Records from a data source:
=== Section Start ===
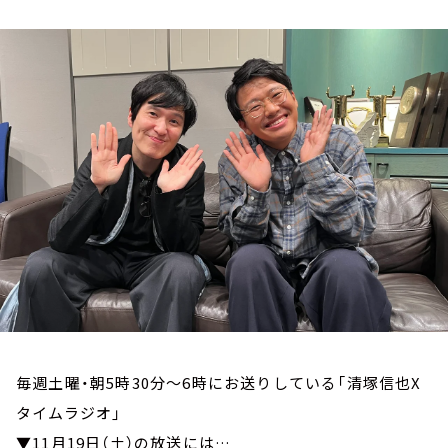
お知らせ
イベント・グッズ
YouTube
会社情報
毎週土曜・朝5時30分～6時にお送りしている「清塚信也X
タイムラジオ」
▼11月19日（土）の放送には…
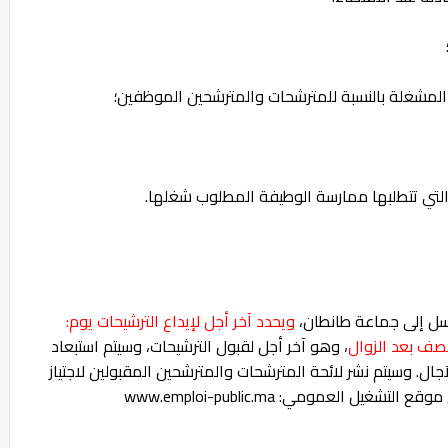
سل إلى جماعة طانطان،
ويحدد آخر أجل لإيداع الترشيحات يوم:
، وهو آخر أجل لقبول الترشيحات، وسيتم استبعاد
ال. وسيتم نشر لائحة المترشحات والمترشحين المقبولين لاجتياز
يل العمومي: www.emploi-public.ma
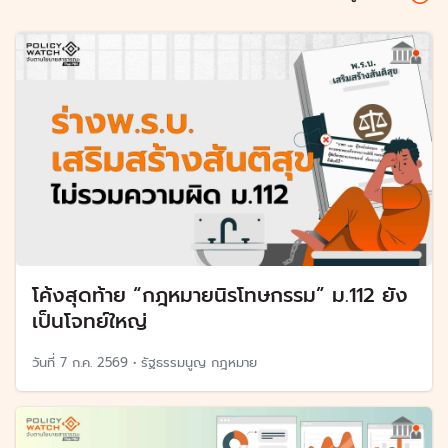
โค้งสุดท้าย “กฎหมายนิรโทษกรรม” ม.112 ยัง
เป็นโจทย์ใหญ่
วันที่
7 ก.ค. 2569
•
รัฐธรรมนูญ กฎหมาย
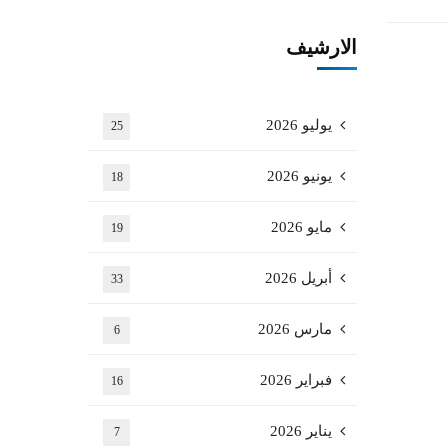
الارشيف
يوليو 2026
25
يونيو 2026
18
مايو 2026
19
أبريل 2026
33
مارس 2026
6
فبراير 2026
16
يناير 2026
7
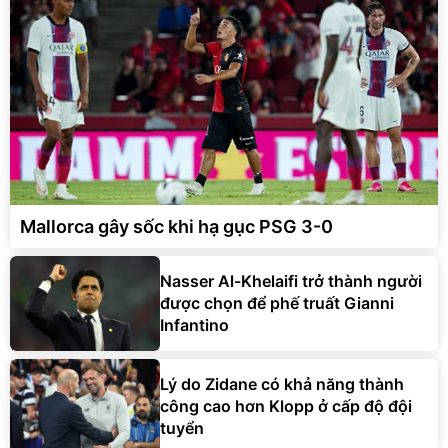
Mallorca gây sốc khi hạ gục PSG 3-0
Nasser Al-Khelaifi trở thành người
được chọn để phế truất Gianni
Infantino
Lý do Zidane có khả năng thành
công cao hơn Klopp ở cấp độ đội
tuyển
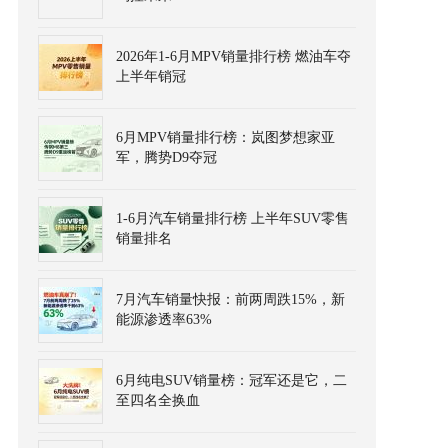
2026年1-6月MPV销量排行榜 燃油车夺
上半年销冠
6月MPV销量排行榜：岚图梦想家亚
军，腾势D9夺冠
1-6月汽车销量排行榜 上半年SUV零售
销量排名
7月汽车销量快报：前两周跌15%，新
能源渗透率63%
6月纯电SUV销量榜：冠军还是它，二
至四名全换血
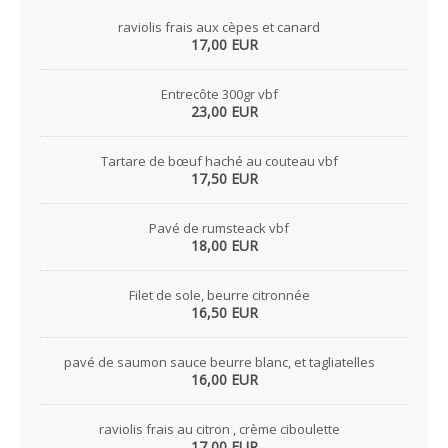
raviolis frais aux cèpes et canard
17,00 EUR
Entrecôte 300gr vbf
23,00 EUR
Tartare de bœuf haché au couteau vbf
17,50 EUR
Pavé de rumsteack vbf
18,00 EUR
Filet de sole, beurre citronnée
16,50 EUR
pavé de saumon sauce beurre blanc, et tagliatelles
16,00 EUR
raviolis frais au citron , crème ciboulette
17,00 EUR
=== Section End ===
Wherever a picture appears, omit it; copy the rest of the data exactly.

お知らせ
イベント・グッズ
YouTube
会社情報
毎週土曜・朝5時30分～6時にお送りしている「清塚信也X
タイムラジオ」
▼11月19日（土）の放送には…
سل إلى جماعة طانطان،
ويحدد آخر أجل لإيداع الترشيحات يوم:
، وهو آخر أجل لقبول الترشيحات، وسيتم استبعاد
ال. وسيتم نشر لائحة المترشحات والمترشحين المقبولين لاجتياز
يل العمومي: www.emploi-public.ma
โค้งสุดท้าย “กฎหมายนิรโทษกรรม” ม.112 ยัง
เป็นโจทย์ใหญ่
วันที่
7 ก.ค. 2569
•
รัฐธรรมนูญ กฎหมาย
الارشيف
يوليو 2026
25
يونيو 2026
18
مايو 2026
19
أبريل 2026
33
مارس 2026
6
فبراير 2026
16
يناير 2026
7
Mallorca gây sốc khi hạ gục PSG 3-0
Nasser Al-Khelaifi trở thành người
được chọn để phế truất Gianni
Infantino
Lý do Zidane có khả năng thành
công cao hơn Klopp ở cấp độ đội
tuyển
2026年1-6月MPV销量排行榜 燃油车夺
上半年销冠
6月MPV销量排行榜：岚图梦想家亚
军，腾势D9夺冠
1-6月汽车销量排行榜 上半年SUV零售
销量排名
7月汽车销量快报：前两周跌15%，新
能源渗透率63%
6月纯电SUV销量榜：冠军还是它，二
至四名全换血
raviolis frais aux cèpes et canard
17,00 EUR
Entrecôte 300gr vbf
23,00 EUR
Tartare de bœuf haché au couteau vbf
17,50 EUR
Pavé de rumsteack vbf
18,00 EUR
Filet de sole, beurre citronnée
16,50 EUR
pavé de saumon sauce beurre blanc, et tagliatelles
16,00 EUR
raviolis frais au citron , crème ciboulette
17,00 EUR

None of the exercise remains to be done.